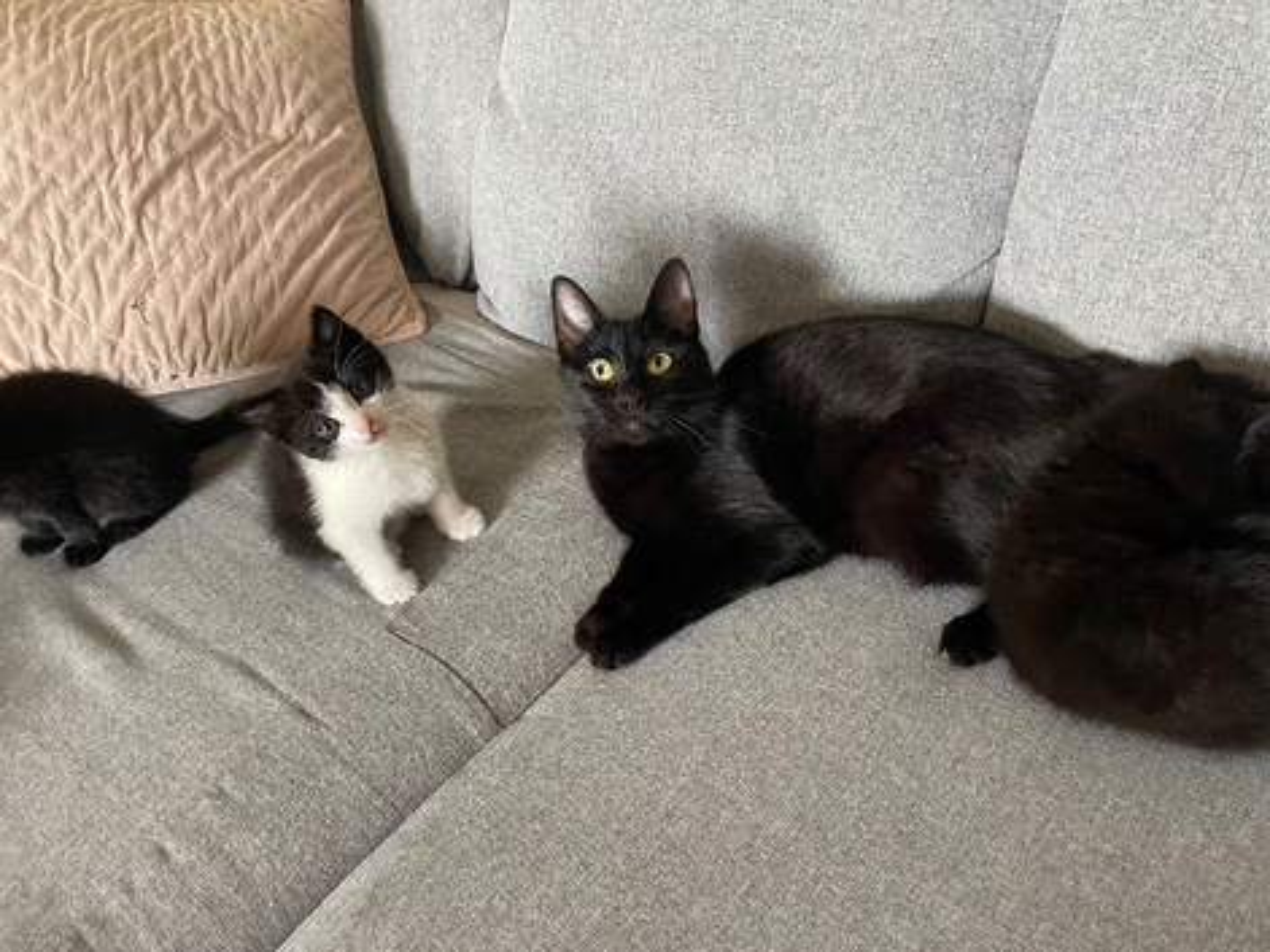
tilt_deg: -41.9
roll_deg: +16.1
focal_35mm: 26
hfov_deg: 67.3
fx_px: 954
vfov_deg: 53.0
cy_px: 476
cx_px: 635
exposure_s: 1/59
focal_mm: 4.2
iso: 500
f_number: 1.6
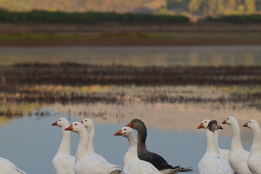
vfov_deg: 4.3
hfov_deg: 6.5
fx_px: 2305
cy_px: 153
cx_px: 134
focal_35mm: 318
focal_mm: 102
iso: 100
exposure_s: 1/400
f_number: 2.8
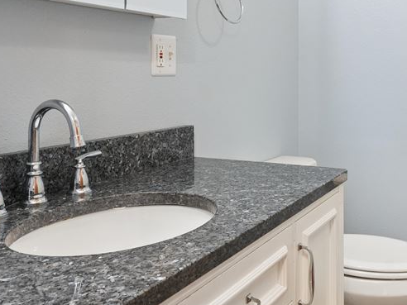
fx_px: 470
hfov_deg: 45.5
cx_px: 294
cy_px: 96
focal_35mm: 40
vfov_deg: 35.5
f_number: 10
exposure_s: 1/4
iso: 400
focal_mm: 16
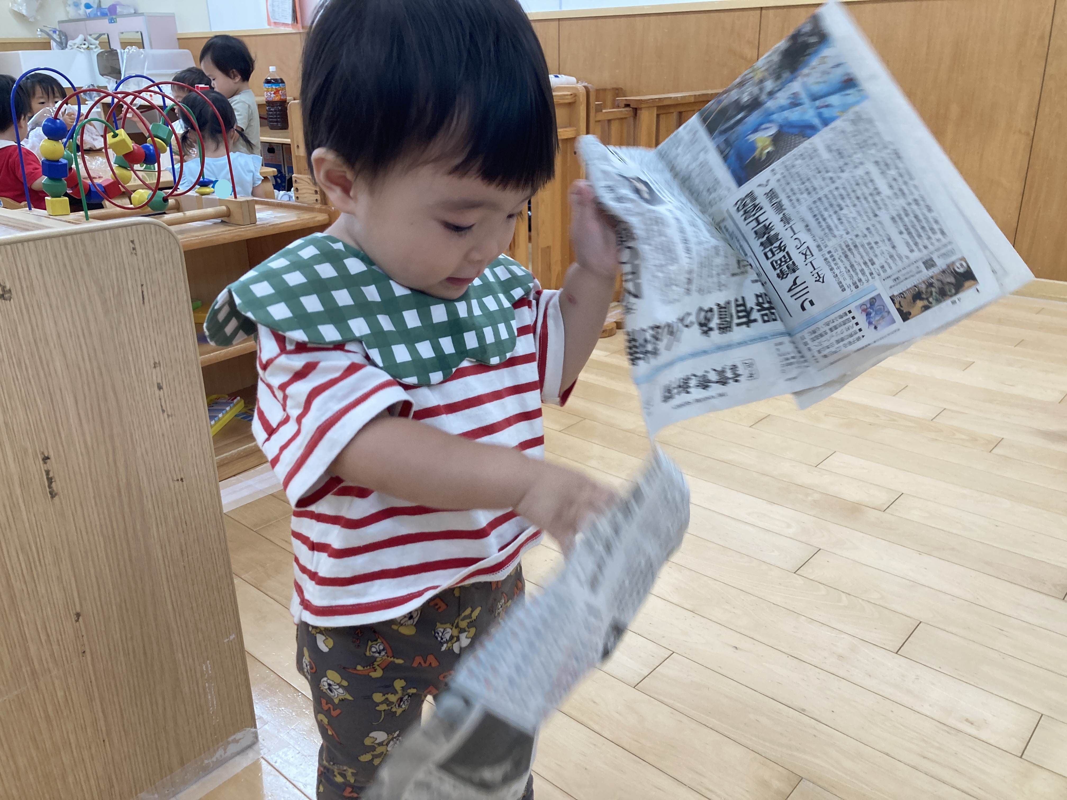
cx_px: 534
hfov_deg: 63.4
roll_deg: +1.9
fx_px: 863
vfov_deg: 49.7
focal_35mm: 28
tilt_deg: -21.7
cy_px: 400
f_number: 1.8
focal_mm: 3.99
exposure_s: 1/86
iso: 80
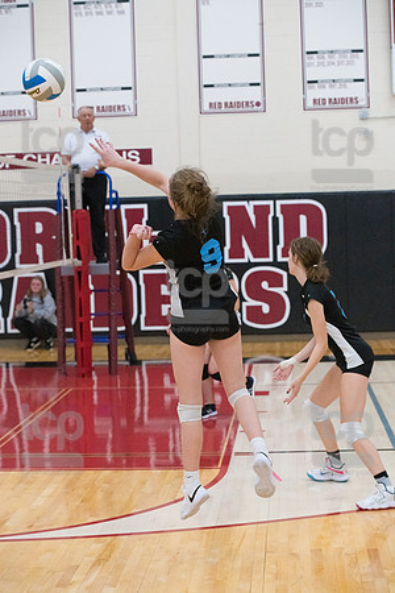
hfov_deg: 18.2
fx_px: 1234
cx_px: 198
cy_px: 296
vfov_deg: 27.0
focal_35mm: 75
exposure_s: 1/1000
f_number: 4.5
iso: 6400
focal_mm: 75
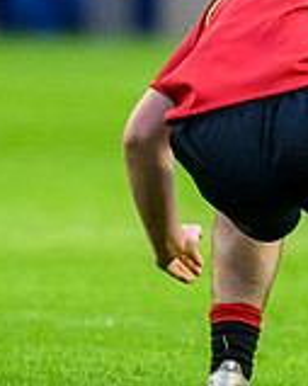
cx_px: 661
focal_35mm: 2862
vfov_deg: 0.7
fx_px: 32642
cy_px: -25
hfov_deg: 0.5
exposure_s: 1/1250
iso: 8000
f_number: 4
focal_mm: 560
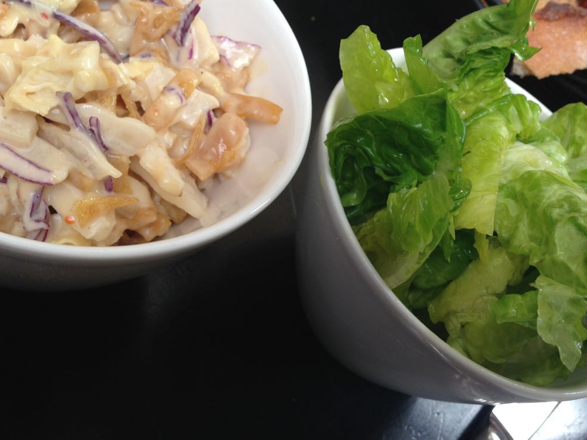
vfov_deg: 33.4
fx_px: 729
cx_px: 358
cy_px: 155
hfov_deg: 43.6
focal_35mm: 43
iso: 50
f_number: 2.4
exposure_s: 1/40
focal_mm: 4.12
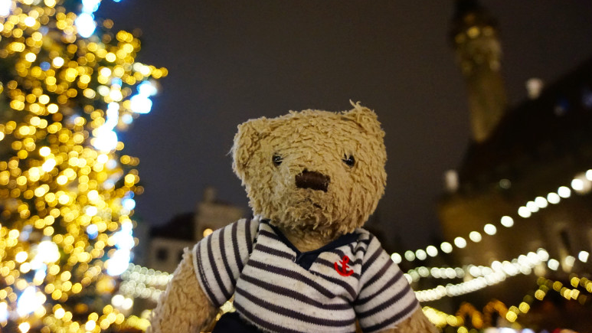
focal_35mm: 26
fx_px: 408
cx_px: 288
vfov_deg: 44.3
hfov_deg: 71.9
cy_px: 141
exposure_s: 1/50
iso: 3200
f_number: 3.5
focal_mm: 16
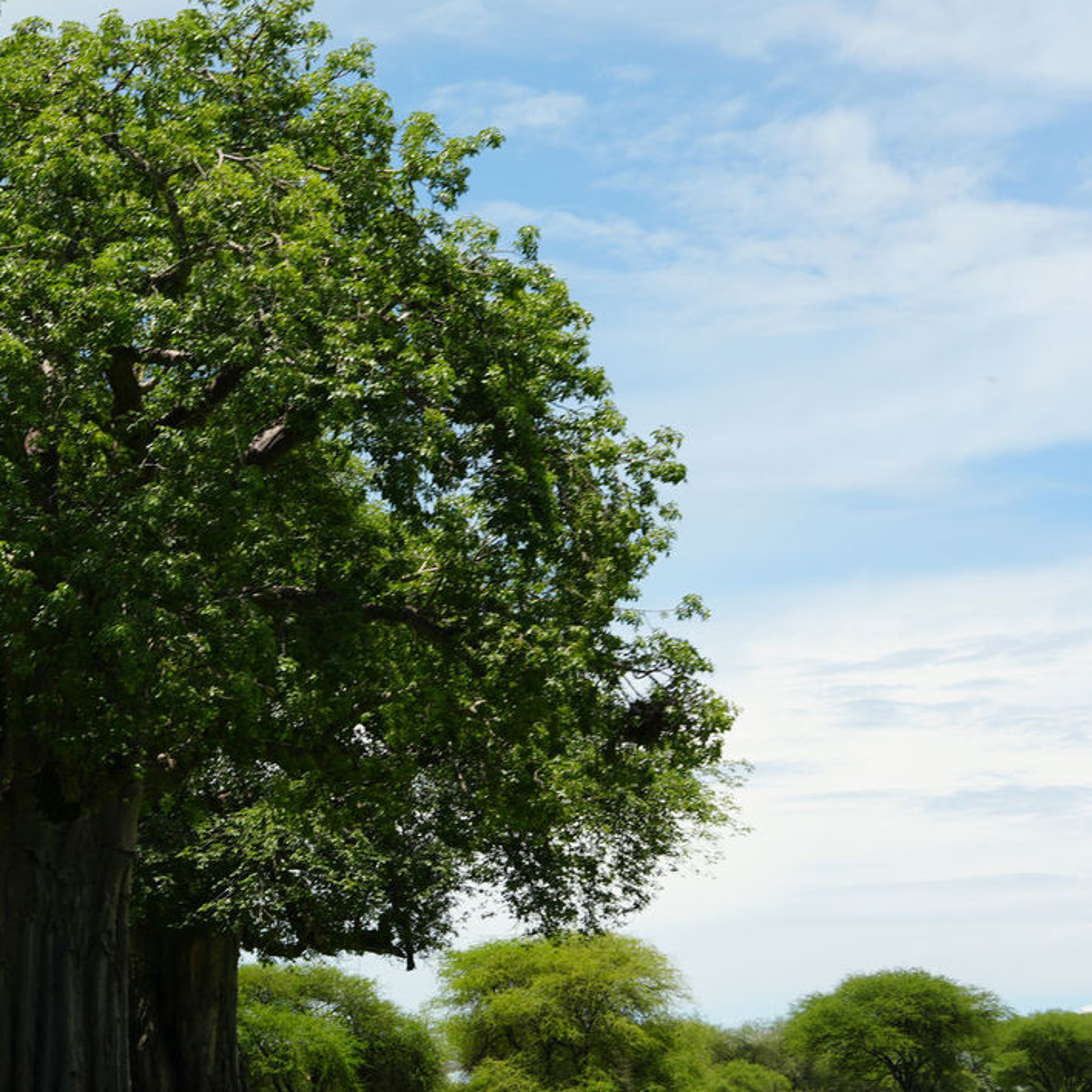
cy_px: 418
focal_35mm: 96
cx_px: 14
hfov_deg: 17.7
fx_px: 3426
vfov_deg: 18.1
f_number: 10
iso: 100
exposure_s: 1/125
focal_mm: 50
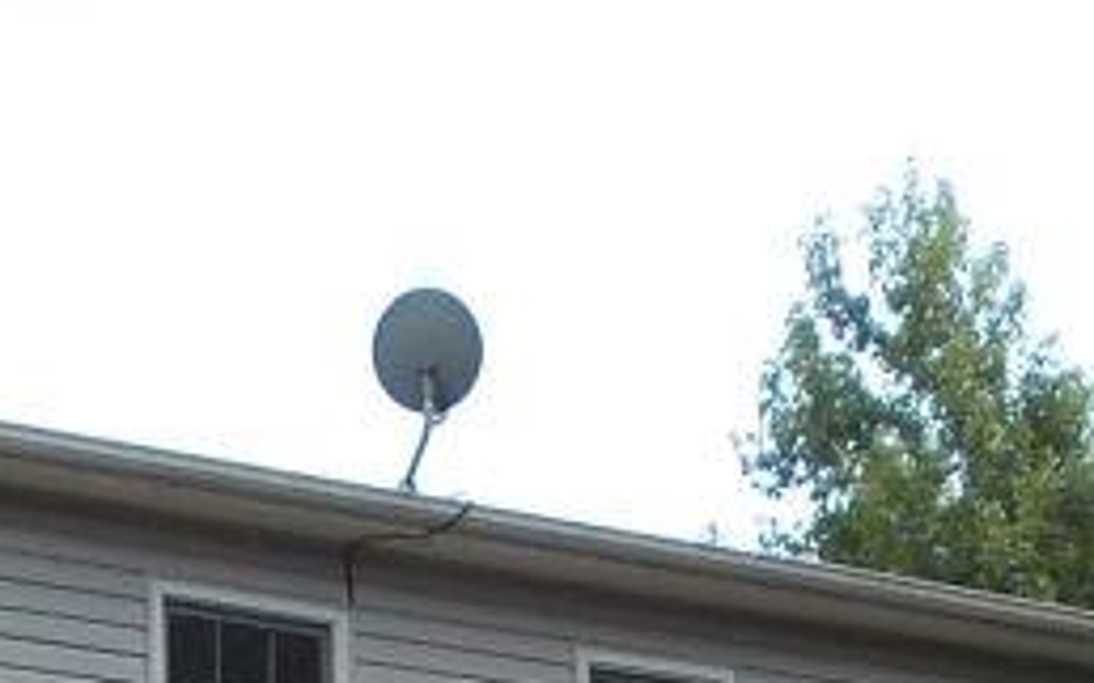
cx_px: 327
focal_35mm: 118
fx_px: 3517
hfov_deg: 17.6
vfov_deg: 10.2
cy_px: 1379
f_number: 2.7
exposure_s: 1/320
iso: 80
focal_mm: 4
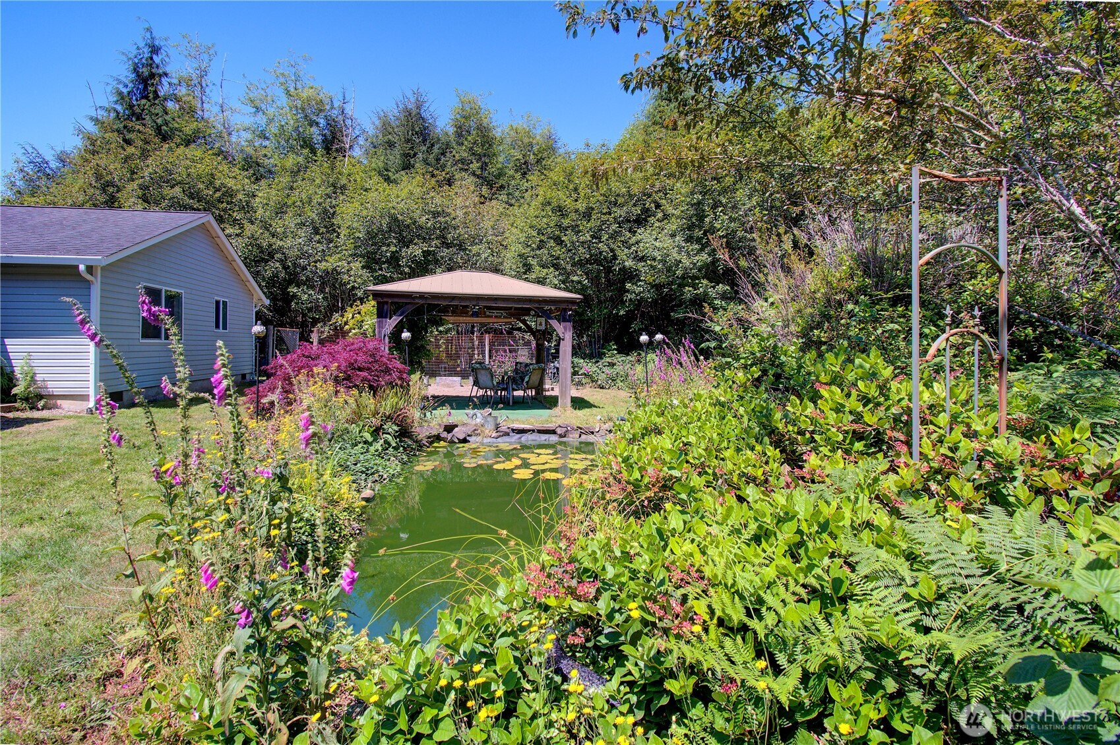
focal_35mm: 15
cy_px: 372
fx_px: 466
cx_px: 560
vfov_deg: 77.3
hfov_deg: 100.4
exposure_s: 1/320
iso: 200
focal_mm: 10
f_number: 9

####

### WHAT THE TASK ASKS
Everything in the listing, except its images, should be set down exactly.

### SOLUTION TO THE EXERCISE
tilt_deg: -41.9
roll_deg: +16.1
focal_35mm: 26
hfov_deg: 67.3
fx_px: 954
vfov_deg: 53.0
cy_px: 476
cx_px: 635
exposure_s: 1/59
focal_mm: 4.2
iso: 500
f_number: 1.6
vfov_deg: 4.3
hfov_deg: 6.5
fx_px: 2305
cy_px: 153
cx_px: 134
focal_35mm: 318
focal_mm: 102
iso: 100
exposure_s: 1/400
f_number: 2.8
fx_px: 470
hfov_deg: 45.5
cx_px: 294
cy_px: 96
focal_35mm: 40
vfov_deg: 35.5
f_number: 10
exposure_s: 1/4
iso: 400
focal_mm: 16
cx_px: 534
hfov_deg: 63.4
roll_deg: +1.9
fx_px: 863
vfov_deg: 49.7
focal_35mm: 28
tilt_deg: -21.7
cy_px: 400
f_number: 1.8
focal_mm: 3.99
exposure_s: 1/86
iso: 80
hfov_deg: 18.2
fx_px: 1234
cx_px: 198
cy_px: 296
vfov_deg: 27.0
focal_35mm: 75
exposure_s: 1/1000
f_number: 4.5
iso: 6400
focal_mm: 75
cx_px: 661
focal_35mm: 2862
vfov_deg: 0.7
fx_px: 32642
cy_px: -25
hfov_deg: 0.5
exposure_s: 1/1250
iso: 8000
f_number: 4
focal_mm: 560
vfov_deg: 33.4
fx_px: 729
cx_px: 358
cy_px: 155
hfov_deg: 43.6
focal_35mm: 43
iso: 50
f_number: 2.4
exposure_s: 1/40
focal_mm: 4.12
focal_35mm: 26
fx_px: 408
cx_px: 288
vfov_deg: 44.3
hfov_deg: 71.9
cy_px: 141
exposure_s: 1/50
iso: 3200
f_number: 3.5
focal_mm: 16
cy_px: 418
focal_35mm: 96
cx_px: 14
hfov_deg: 17.7
fx_px: 3426
vfov_deg: 18.1
f_number: 10
iso: 100
exposure_s: 1/125
focal_mm: 50
cx_px: 327
focal_35mm: 118
fx_px: 3517
hfov_deg: 17.6
vfov_deg: 10.2
cy_px: 1379
f_number: 2.7
exposure_s: 1/320
iso: 80
focal_mm: 4
focal_35mm: 15
cy_px: 372
fx_px: 466
cx_px: 560
vfov_deg: 77.3
hfov_deg: 100.4
exposure_s: 1/320
iso: 200
focal_mm: 10
f_number: 9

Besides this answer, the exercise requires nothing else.